_Requirement a_
Can you extract the passage of the book review between "Gabriele De Anna, Authority" and "to the side.", inclusive?

_Text under study_
>>>>>

Authority and the Metaphysics of Political Communities

Authority And The Metaphysics Of Political Communities

Gabriele De Anna, Authority and the Metaphysics of Political Communities, Routledge, 2020, 242pp., $160.00 (hbk), ISBN 9780367438296.

Reviewed by Johan Brännmark, Malmö University

2021.09.01


Gabriele De Anna has worked in many areas of philosophy, especially in metaphysics (on substances) and in value theory (on natural normativity), and in this book he works his way from both of these areas, as well as some philosophy of action, into an original account of political communities that stresses the role of political authority. It is this broad approach to understanding political communities that really makes De Anna's book stand apart from most work done in social ontology or political theory, which typically sets general metaphysics to the side.

The basic picture that De Anna starts out from involves a contrast between two conceptions of politics. There is the classical one, which can be found in Plato, Aristotle, the Stoics, and Aquinas. It embraces a thick philosophical anthropology, with a teleological conception of human nature and the political community, where a well-functioning instantiation of the latter is seen as prerequisite for human beings fully realizing themselves and achieving freedom as agents. Then there is the modern one, which runs from 17th century thinkers like Hobbes and Locke to 20th century ones like Jürgen Habermas and John Rawls. It embraces a thin philosophical anthropology, with human agents just having different drives and interests rather than some shared telos, and with the world being, to use a Weberian phrase, a disenchanted place. On this picture, being part of a political community will always involve limiting one's freedom in certain ways, with contract theory being the dominant model of determining under which terms such limitations can be justified.

Of course, this kind of contrast is a simplification, and De Anna is hardly unaware of this. As a basic story, it still helps explain the project in his book, although one might perhaps have wished that the picture had been complicated at least somewhat more. There are clearly important authors (such as Martha Nussbaum, who, a bit curiously, is not discussed in the book) who integrate elements of classical moral and political philosophy into what is still a modern and liberal approach to politics. De Anna arguably also sometimes overstates the sentiments of modernity, such as when suggesting that politics "came to be seen as a necessary evil" (4). While it is perhaps true that early contract theorists saw the entering into a political community as a live question, for many contemporary political liberals the question is more about how than if there should be government. Yet, even if there are some such quibbles, there is ultimately no denying that especially someone like Rawls, who is probably the main theorist that De Anna seeks to contrast his own approach to, is very clear on wanting to set metaphysical issues aside, even while acknowledging that for many people a variety of ideas about religion and human nature might be essential to their self-understanding and their reasoning about how to lead their lives. From the perspective of that kind of liberal political theorist, however, this plurality simply has to be taken as a fact, the principal question being not about which metaphysics is the most reasonable one, but rather about which principles of justice can work as a common denominator given that there will be a plurality of metaphysical and religious views, as well as conceptions of the good, in the political community. It is this setting aside of metaphysical matters that De Anna rejects, and in doing so he also argues for something like a return to the classical conception of politics, although certainly in an updated form.

<<<<<

(Collected data entries)
>>>>>

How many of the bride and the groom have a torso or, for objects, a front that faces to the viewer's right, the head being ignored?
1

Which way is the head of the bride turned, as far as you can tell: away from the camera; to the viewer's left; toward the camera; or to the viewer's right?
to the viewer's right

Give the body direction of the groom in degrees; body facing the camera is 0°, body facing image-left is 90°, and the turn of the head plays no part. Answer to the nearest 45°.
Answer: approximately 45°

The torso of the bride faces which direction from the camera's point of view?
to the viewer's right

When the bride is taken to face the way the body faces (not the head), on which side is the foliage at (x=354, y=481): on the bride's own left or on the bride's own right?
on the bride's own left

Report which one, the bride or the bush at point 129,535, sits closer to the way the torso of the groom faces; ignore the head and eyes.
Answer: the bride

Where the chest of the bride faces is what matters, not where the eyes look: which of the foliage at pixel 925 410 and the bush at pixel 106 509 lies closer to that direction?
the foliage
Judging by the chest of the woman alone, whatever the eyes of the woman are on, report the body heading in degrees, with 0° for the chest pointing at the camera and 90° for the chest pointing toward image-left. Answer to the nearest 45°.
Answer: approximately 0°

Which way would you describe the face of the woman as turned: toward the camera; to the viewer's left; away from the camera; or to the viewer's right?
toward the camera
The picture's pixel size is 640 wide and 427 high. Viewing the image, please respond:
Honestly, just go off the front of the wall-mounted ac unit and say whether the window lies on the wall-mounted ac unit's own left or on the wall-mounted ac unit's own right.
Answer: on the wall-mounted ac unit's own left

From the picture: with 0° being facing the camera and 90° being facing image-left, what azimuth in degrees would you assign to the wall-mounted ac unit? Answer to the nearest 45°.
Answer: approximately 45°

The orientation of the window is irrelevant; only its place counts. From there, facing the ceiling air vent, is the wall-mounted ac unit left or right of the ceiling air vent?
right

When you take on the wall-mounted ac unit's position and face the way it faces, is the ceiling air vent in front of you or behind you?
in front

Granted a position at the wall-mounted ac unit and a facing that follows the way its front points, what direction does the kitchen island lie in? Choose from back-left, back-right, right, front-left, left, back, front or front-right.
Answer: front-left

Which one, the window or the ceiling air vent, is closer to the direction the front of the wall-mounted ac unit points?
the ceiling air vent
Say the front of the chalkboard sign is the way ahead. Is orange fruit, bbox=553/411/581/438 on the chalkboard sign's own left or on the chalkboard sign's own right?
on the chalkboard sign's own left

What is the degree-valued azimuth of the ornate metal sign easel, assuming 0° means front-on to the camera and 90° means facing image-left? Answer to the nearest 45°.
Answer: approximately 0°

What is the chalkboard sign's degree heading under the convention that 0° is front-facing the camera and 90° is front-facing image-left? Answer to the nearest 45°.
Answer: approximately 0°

<<<<<

_Requirement b_
Copy the rows word for word from the first one down through the line holding "Answer: on the", inclusive.

_Written answer a_
Gabriele De Anna, Authority and the Metaphysics of Political Communities, Routledge, 2020, 242pp., $160.00 (hbk), ISBN 9780367438296.

Reviewed by Johan Brännmark, Malmö University

2021.09.01


Gabriele De Anna has worked in many areas of philosophy, especially in metaphysics (on substances) and in value theory (on natural normativity), and in this book he works his way from both of these areas, as well as some philosophy of action, into an original account of political communities that stresses the role of political authority. It is this broad approach to understanding political communities that really makes De Anna's book stand apart from most work done in social ontology or political theory, which typically sets general metaphysics to the side.

_Written answer b_
How many of the bride and the groom have a torso or, for objects, a front that faces to the viewer's right, the head being ignored?
1

Which way is the head of the bride turned, as far as you can tell: away from the camera; to the viewer's left; toward the camera; or to the viewer's right?
to the viewer's right

Give the body direction of the groom in degrees; body facing the camera is 0°, body facing image-left is 90°, and the turn of the head plays no part. Answer to the nearest 45°.
Answer: approximately 45°

The torso of the bride faces which direction from the camera's point of view?
to the viewer's right

When the bride is taken to face the way the body faces (not the head), on which side is the foliage at (x=354, y=481): on the bride's own left or on the bride's own right?
on the bride's own left

Report which one, the bride or the bush at point 129,535, sits closer to the way the torso of the groom faces; ignore the head and eyes.
Answer: the bride

Where the chest of the bride faces is what matters, not where the eyes look: which of the foliage at pixel 925 410 and the bush at pixel 106 509 lies closer to that direction?
the foliage
Judging by the chest of the woman alone, whatever the eyes of the woman are on, report the body heading in degrees, with 0° for the chest pointing at the camera and 90° for the chest pointing toward image-left. Answer to the nearest 45°.
Answer: approximately 0°

Which way would you describe the face of the woman as turned: toward the camera; to the viewer's left; away from the camera; or to the viewer's right?
toward the camera
The picture's pixel size is 640 wide and 427 high. Viewing the image, please respond:
Honestly, just go off the front of the wall-mounted ac unit and say whether the window lies on the wall-mounted ac unit's own left or on the wall-mounted ac unit's own right.
Answer: on the wall-mounted ac unit's own left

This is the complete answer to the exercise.